Su Nexo Estelar Empíreo se estaba formando, esa base crítica que le permitiría reclamar verdaderamente su lugar entre los poderes de los Mares Estelares.
«Solo unos minutos más», calculó, sintiendo cómo las fuerzas espaciales se alineaban dentro de su esencia.
Pero incluso mientras se preparaba para la guerra, sus pensamientos volvieron al meteorito disfrazado que albergaba su corazón. La risa de Rosa resonando en su palacio submarino. Los ojos imposiblemente sabios de Arya y su determinación por proteger a una familia a la que acababa de unirse.
Eran la razón por la que triunfaría donde sus antepasados habían fracasado. Eran la razón por la que no se limitaría a sobrevivir a la tormenta que se avecinaba.
¡Realmente no planeaba simplemente sobrevivir a una tormenta!

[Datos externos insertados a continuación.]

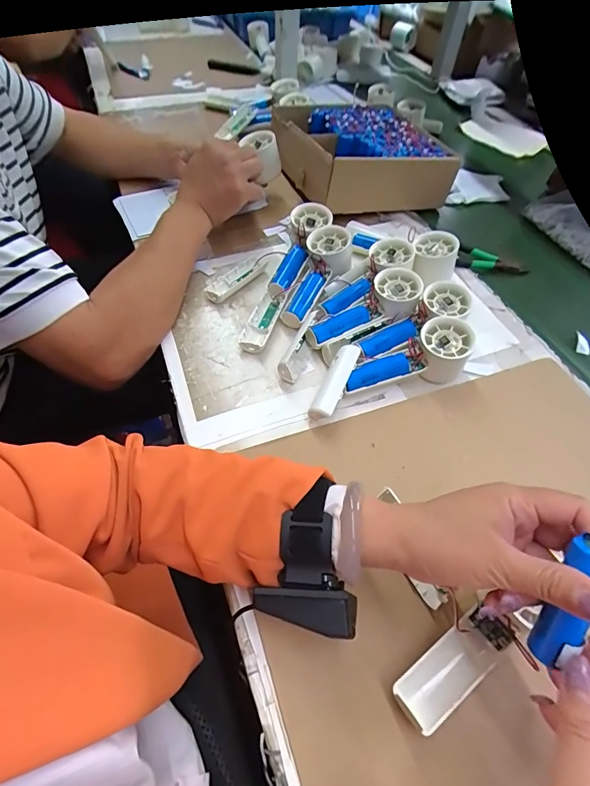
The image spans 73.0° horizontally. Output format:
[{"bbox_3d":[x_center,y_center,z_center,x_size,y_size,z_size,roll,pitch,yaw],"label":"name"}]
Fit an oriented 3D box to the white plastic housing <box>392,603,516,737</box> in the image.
[{"bbox_3d":[0.113,0.193,0.282,0.091,0.011,0.033,-31,59,-18],"label":"white plastic housing"}]

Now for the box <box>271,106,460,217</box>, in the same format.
[{"bbox_3d":[0.102,-0.405,0.677,0.263,0.083,0.261,-13,57,-13],"label":"box"}]

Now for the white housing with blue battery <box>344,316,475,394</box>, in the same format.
[{"bbox_3d":[0.124,-0.031,0.442,0.145,0.048,0.049,-21,56,-3],"label":"white housing with blue battery"}]

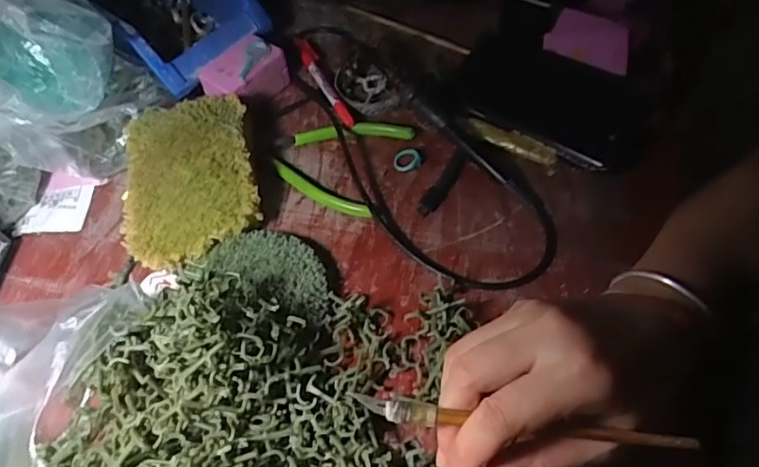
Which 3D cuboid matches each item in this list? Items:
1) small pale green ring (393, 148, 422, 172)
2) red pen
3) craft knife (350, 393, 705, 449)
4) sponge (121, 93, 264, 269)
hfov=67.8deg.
[{"bbox_3d":[0.023,-0.063,0.475,0.025,0.005,0.021,-22,58,-10],"label":"small pale green ring"},{"bbox_3d":[-0.054,-0.147,0.526,0.016,0.008,0.137,-20,58,-9],"label":"red pen"},{"bbox_3d":[0.066,0.088,0.263,0.156,0.006,0.010,5,57,4],"label":"craft knife"},{"bbox_3d":[-0.145,-0.047,0.432,0.095,0.027,0.134,-11,57,-4],"label":"sponge"}]

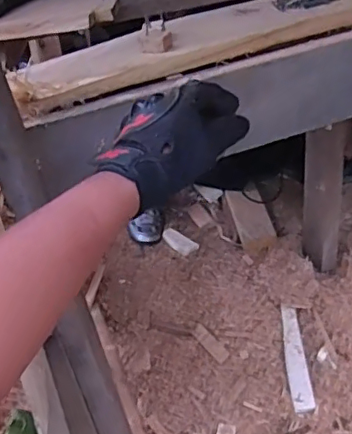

¡Él se convertiría en LA tormenta!
¡…!
El viento estelar transportaba susurros de civilizaciones lejanas, de poderes y principados que tallaban imperios en los huesos de estrellas muertas.
En algún lugar entre ellos acechaban el Rey Edmundo y los Vórtices del Manto Carmesí que se habían atrevido a amenazar el futuro de su hija.
Aquiles observó el horizonte, y en esa expresión se reflejaba toda la crueldad paciente del propio espacio: hermoso, inevitable y absolutamente despiadado.
¡Pronto, recordarían por qué el nombre Adrastia una vez hizo temblar a tantos!